Jacques Sternberg (Amberes, Bélgica, 17 de abril de 1923-París, Francia, 11 de octubre de 2006) fue un novelista, cuentista, guionista y periodista belga-francés de origen judío.
Su trabajo en el campo de la ciencia ficción y de la literatura fantástica y la impresionante cantidad de microrrelatos que escribió (alrededor de 1.500), además del guion de la película Je t'aime, je t'aime, dirigida por Alain Resnais, y su participación en el célebre Grupo Pánico, lo hicieron mundialmente reconocido.
El techo
Él estaba inmovilizado en su lecho, con las dos piernas quebradas. Llevaba seis semanas mirando fijamente al techo. Llevaba seis semanas buscando en vano, en ese páramo de yeso, un detalle, una fisura, una mancha, lo que fuera. Por fin, cierta mañana advirtió una cosa en un rincón, muy cerca de la ventana.
Pegó un salto de alegría y, con avidez, se consagró a seguir los movimientos del punto rojo, porque el punto se movía, claro que sí, veloz y lento a la vez, puesto que era minúsculo. Lo siguió con la mirada, temeroso de perderlo de vista. Aquel puntito procedente de un rincón del techo era una hormiga.
Al cabo de unos segundos, la hormiga pareció dudar, rehízo sus pasos, se detuvo en otra esquina del techo y debió de emitir señales porque enseguida otra hormiga apareció.
Las dos avanzaron juntas, pero luego se separaron.
Entonces aparecieron, provenientes de otros rincones, más hormigas. Y todas, tras unas veloces piruetas sincronizadas, conformaron patrullas de seis unidades.
El enfermo seguía observando con idéntica avidez, sonriente y subyugado.
Una hora después, el techo hervía de caravanas de hormigas y la más numerosa iba hacia la pared, roja y pesada como un coágulo de sangre.
Los grupos se coordinaban bien. Cada movimiento parecía calculado y algunas patrullas iban y venían de un grupo a otro soltando órdenes al tiempo que otros grupos parecían dirigir el tránsito, que, por cierto, era sumamente ordenado.
El enfermo no dejaba de sonreír, aturdido de placer y desconcierto.
A eso de la una de la tarde, el ejército abandonó el techo para agruparse verticalmente a milímetros de la unión entre la pared y el suelo.
Allí estuvo detenido.
Una patrulla de una decena de hormigas se separó del lote, fue hasta cierto punto del parquet y, desde aquel punto, proveniente de algún hueco disimulado, otra oleada de hormigas se esparció por el suelo.
Esta invasión era acaso la señal tan esperada puesto que todo el ejército del techo descendió masivamente, pero con calma, sin desorden.
Al dar las dos, el enfermo dejó de sonreír.
Llegaban sin tregua otros manojos de hormigas, una suerte de refuerzo que venía del techo, del suelo, de la pared.

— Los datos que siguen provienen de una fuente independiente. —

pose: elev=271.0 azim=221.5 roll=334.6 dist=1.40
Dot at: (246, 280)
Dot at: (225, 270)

Todo el parquet no era más que un vasto campo de maniobras.
Sólo cuando notó que el ejército se inmovilizaba, el enfermo sintió verdadero terror. Esperó, pues, unos segundos.
Pronto ocurrió lo que él tanto temía: una hormiga alcanzó las sábanas de su cama y desde allí pareció escrutar el horizonte, el porvenir, las cosas y los objetivos próximos.

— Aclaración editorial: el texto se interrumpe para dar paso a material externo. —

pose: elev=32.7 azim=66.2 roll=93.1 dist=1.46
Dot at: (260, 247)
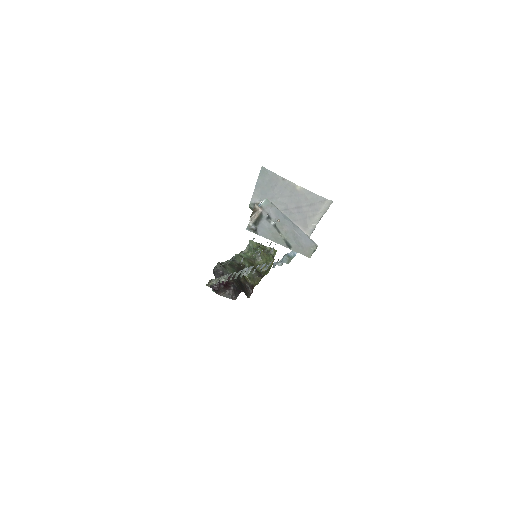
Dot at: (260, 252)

Una segunda hormiga se sumó.
La primera se retiró.
Y el ejército entero se puso de nuevo en marcha.
En ese instante, aterido de miedo, el enfermo tomó la perilla eléctrica al alcance de sus dedos. Apretó con furia, más y más fuerte. Fue en vano. Ningún sonido. No había cómo producir ningún sonido. Previniendo aquella reacción, las hormigas habían cortado, hace ya rato, los cables.
El tedio
La prisión está en los sótanos de la Prefectura.

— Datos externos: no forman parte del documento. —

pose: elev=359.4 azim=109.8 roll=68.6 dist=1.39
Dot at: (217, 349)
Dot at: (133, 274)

En la prisión hay dos guardianes a cargo: uno se ocupa de la galería A, el otro de la galería B y ambos sienten que allí el tiempo es largo, extraña y odiosamente largo.
En consecuencia, como no son demasiado imaginativos, casi siempre se reúnen en la pequeña mesa ubicada en la frontera entre las dos galerías y allí juegan a la batalla naval.
Juegan sin pasión, sin fervor, casi sin gestos, sin ninguna expresión entre sus rostros encarcelados.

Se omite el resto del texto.